_WHAT THE TASK ASKS_. Copy the part of the lines that opens with the line containing "استعرض رغبة وتشوق" and closes with the line containing "e waterkoker onmiddellijk", and repeat those lines exactly.
------ DATA PROVIDED
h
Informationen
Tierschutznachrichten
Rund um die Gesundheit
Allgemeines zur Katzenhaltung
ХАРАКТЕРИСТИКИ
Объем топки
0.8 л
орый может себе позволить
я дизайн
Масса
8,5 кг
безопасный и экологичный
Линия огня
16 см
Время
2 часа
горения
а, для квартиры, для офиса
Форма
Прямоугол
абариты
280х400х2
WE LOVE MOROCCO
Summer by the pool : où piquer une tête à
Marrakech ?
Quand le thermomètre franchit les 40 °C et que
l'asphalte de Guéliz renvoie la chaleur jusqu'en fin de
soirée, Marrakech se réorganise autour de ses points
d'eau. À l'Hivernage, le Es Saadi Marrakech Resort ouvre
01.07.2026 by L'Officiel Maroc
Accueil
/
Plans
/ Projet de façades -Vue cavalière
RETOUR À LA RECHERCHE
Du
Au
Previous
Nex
------------
------ DATA PROVIDED
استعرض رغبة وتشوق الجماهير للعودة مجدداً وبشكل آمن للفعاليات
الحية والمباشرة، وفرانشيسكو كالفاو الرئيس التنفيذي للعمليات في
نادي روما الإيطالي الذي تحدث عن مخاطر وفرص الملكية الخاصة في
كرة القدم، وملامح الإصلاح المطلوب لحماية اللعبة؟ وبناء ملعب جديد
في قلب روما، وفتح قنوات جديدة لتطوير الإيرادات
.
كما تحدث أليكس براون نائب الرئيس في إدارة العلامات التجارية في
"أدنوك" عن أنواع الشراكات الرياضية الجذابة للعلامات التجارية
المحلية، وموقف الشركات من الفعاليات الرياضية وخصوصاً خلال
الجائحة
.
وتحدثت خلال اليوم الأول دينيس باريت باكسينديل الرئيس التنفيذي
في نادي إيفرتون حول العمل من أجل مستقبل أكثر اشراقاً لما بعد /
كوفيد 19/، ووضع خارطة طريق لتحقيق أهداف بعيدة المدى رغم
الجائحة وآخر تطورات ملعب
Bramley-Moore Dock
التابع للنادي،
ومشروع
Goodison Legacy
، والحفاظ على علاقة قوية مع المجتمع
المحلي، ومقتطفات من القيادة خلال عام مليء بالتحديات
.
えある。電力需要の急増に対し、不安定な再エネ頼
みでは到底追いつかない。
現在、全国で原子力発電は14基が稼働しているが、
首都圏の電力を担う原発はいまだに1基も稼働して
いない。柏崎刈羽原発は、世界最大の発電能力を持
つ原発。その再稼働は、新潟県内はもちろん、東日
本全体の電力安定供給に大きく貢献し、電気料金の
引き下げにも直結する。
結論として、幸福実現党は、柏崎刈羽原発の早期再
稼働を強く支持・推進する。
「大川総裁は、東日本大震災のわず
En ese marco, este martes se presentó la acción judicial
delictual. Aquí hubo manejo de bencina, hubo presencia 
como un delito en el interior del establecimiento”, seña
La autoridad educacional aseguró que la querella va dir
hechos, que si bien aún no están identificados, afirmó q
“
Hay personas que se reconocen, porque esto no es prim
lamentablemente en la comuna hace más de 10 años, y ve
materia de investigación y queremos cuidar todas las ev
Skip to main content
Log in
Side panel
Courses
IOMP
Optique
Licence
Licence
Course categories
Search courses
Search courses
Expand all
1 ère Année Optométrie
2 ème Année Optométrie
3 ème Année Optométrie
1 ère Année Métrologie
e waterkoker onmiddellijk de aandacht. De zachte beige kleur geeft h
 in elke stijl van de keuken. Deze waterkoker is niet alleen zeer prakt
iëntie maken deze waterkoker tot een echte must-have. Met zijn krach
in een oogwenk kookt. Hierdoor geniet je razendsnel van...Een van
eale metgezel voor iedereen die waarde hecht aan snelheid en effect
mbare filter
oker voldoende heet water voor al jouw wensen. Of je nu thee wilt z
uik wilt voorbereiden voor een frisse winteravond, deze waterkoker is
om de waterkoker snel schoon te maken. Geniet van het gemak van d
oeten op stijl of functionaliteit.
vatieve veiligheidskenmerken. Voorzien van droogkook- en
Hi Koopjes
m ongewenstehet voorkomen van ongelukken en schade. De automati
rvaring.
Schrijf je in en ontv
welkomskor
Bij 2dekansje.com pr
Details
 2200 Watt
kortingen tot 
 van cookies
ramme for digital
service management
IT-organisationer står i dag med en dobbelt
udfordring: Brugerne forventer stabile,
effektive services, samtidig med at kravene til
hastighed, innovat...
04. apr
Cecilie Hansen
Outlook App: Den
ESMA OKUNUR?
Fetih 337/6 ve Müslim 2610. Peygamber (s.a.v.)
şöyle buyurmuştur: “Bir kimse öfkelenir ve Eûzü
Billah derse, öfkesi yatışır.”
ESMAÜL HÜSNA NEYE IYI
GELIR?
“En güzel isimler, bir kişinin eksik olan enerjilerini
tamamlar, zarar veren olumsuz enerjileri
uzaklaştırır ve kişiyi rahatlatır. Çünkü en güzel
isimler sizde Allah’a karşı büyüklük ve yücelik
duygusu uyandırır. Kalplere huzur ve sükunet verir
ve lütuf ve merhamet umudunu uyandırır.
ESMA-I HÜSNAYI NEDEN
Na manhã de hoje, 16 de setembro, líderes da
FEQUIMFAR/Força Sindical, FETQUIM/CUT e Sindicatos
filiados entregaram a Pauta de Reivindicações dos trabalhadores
------------
_RESULT OF THIS TASK_.
استعرض رغبة وتشوق الجماهير للعودة مجدداً وبشكل آمن للفعاليات
الحية والمباشرة، وفرانشيسكو كالفاو الرئيس التنفيذي للعمليات في
نادي روما الإيطالي الذي تحدث عن مخاطر وفرص الملكية الخاصة في
كرة القدم، وملامح الإصلاح المطلوب لحماية اللعبة؟ وبناء ملعب جديد
في قلب روما، وفتح قنوات جديدة لتطوير الإيرادات
.
كما تحدث أليكس براون نائب الرئيس في إدارة العلامات التجارية في
"أدنوك" عن أنواع الشراكات الرياضية الجذابة للعلامات التجارية
المحلية، وموقف الشركات من الفعاليات الرياضية وخصوصاً خلال
الجائحة
.
وتحدثت خلال اليوم الأول دينيس باريت باكسينديل الرئيس التنفيذي
في نادي إيفرتون حول العمل من أجل مستقبل أكثر اشراقاً لما بعد /
كوفيد 19/، ووضع خارطة طريق لتحقيق أهداف بعيدة المدى رغم
الجائحة وآخر تطورات ملعب
Bramley-Moore Dock
التابع للنادي،
ومشروع
Goodison Legacy
، والحفاظ على علاقة قوية مع المجتمع
المحلي، ومقتطفات من القيادة خلال عام مليء بالتحديات
.
えある。電力需要の急増に対し、不安定な再エネ頼
みでは到底追いつかない。
現在、全国で原子力発電は14基が稼働しているが、
首都圏の電力を担う原発はいまだに1基も稼働して
いない。柏崎刈羽原発は、世界最大の発電能力を持
つ原発。その再稼働は、新潟県内はもちろん、東日
本全体の電力安定供給に大きく貢献し、電気料金の
引き下げにも直結する。
結論として、幸福実現党は、柏崎刈羽原発の早期再
稼働を強く支持・推進する。
「大川総裁は、東日本大震災のわず
En ese marco, este martes se presentó la acción judicial
delictual. Aquí hubo manejo de bencina, hubo presencia 
como un delito en el interior del establecimiento”, seña
La autoridad educacional aseguró que la querella va dir
hechos, que si bien aún no están identificados, afirmó q
“
Hay personas que se reconocen, porque esto no es prim
lamentablemente en la comuna hace más de 10 años, y ve
materia de investigación y queremos cuidar todas las ev
Skip to main content
Log in
Side panel
Courses
IOMP
Optique
Licence
Licence
Course categories
Search courses
Search courses
Expand all
1 ère Année Optométrie
2 ème Année Optométrie
3 ème Année Optométrie
1 ère Année Métrologie
e waterkoker onmiddellijk de aandacht. De zachte beige kleur geeft h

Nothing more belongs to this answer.